Ainsi, dans un texte passionnant intitulé « La vengeance en miroir », Danny Trom analyse avec lucidité l’attitude des médias français qui, tout en dénonçant une soi-disant « volonté de vengeance » de la part d’Israël, se montrent compréhensifs avec l’identification presque totale du public musulman avec la population de Gaza… Et Trom de conclure par ces mots éloquents : « nous assistons au spectacle des défilés en soutien au Hamas un peu partout dans le monde, y compris dans les rues d’Europe où des pans entiers de la gauche clament appartenir au « sud global ». Pour elle, Israël, son existence, est une humiliation. La passion exterminatrice y est reconduite, par-delà la Shoah. Le front s’est mondialisé. L’Europe, non pas le continent, mais l’idée de l’Europe, tremble sous les pieds des juifs et de ceux pour qui ils importent encore ».

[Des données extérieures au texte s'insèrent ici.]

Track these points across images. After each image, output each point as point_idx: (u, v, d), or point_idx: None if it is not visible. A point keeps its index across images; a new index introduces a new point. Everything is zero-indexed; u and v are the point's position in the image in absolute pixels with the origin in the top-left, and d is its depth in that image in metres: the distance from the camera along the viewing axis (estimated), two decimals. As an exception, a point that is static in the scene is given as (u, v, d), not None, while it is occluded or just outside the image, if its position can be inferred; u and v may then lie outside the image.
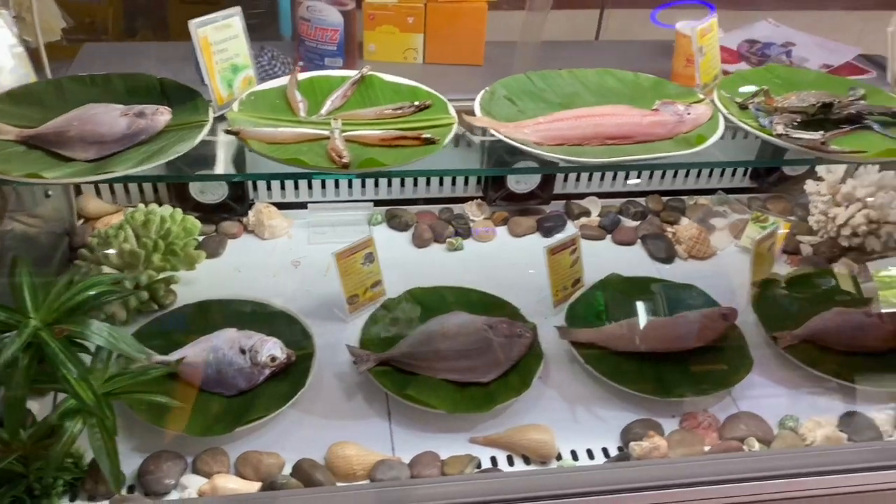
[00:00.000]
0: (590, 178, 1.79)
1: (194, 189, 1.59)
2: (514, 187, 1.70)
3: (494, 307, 1.46)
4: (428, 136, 1.06)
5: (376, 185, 1.71)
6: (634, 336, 1.38)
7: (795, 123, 1.16)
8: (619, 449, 1.23)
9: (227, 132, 1.03)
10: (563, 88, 1.28)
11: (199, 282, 1.52)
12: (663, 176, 1.82)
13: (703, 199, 1.82)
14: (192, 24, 1.10)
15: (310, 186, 1.69)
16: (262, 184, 1.67)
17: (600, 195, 1.83)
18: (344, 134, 1.07)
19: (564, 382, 1.36)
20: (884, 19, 2.05)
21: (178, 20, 1.82)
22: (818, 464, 1.14)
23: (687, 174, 1.82)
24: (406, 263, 1.62)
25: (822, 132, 1.10)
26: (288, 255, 1.62)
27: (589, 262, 1.61)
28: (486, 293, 1.49)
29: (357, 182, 1.70)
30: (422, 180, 1.73)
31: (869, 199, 1.65)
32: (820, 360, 1.38)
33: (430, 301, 1.47)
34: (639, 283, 1.54)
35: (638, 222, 1.76)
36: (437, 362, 1.32)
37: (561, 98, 1.26)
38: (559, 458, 1.21)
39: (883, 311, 1.44)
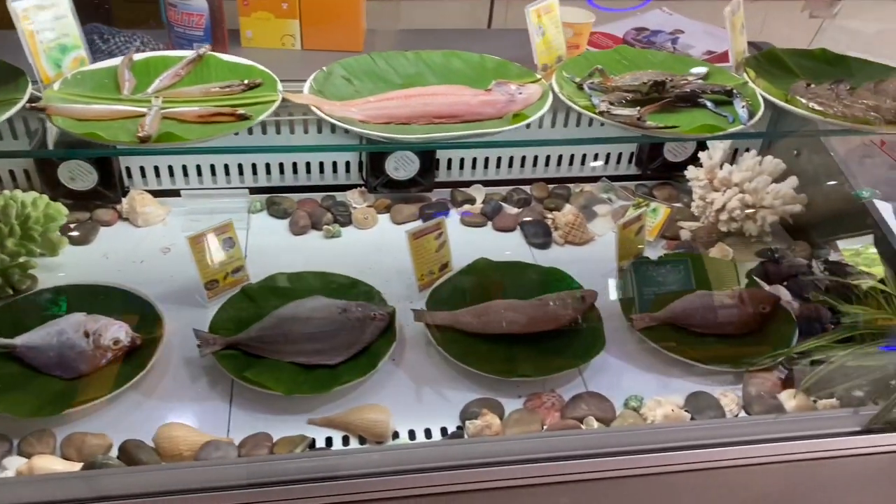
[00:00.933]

Il faut rendre hommage à la lucidité de ceux qui, comme BHL ou Danny Trom, ont vécu les événements terribles du 7 octobre comme une injonction de s’identifier avec Israël et de mettre leur intelligence au service de la compréhension de la nouvelle réalité – en remettant parfois en cause leurs propres convictions bien ancrées. Leur courage intellectuel dénote avec la pusillanimité de ceux qui préfèrent continuer de s’adonner à leur train-train quotidien, comme si rien – ou presque – ne s’était passé.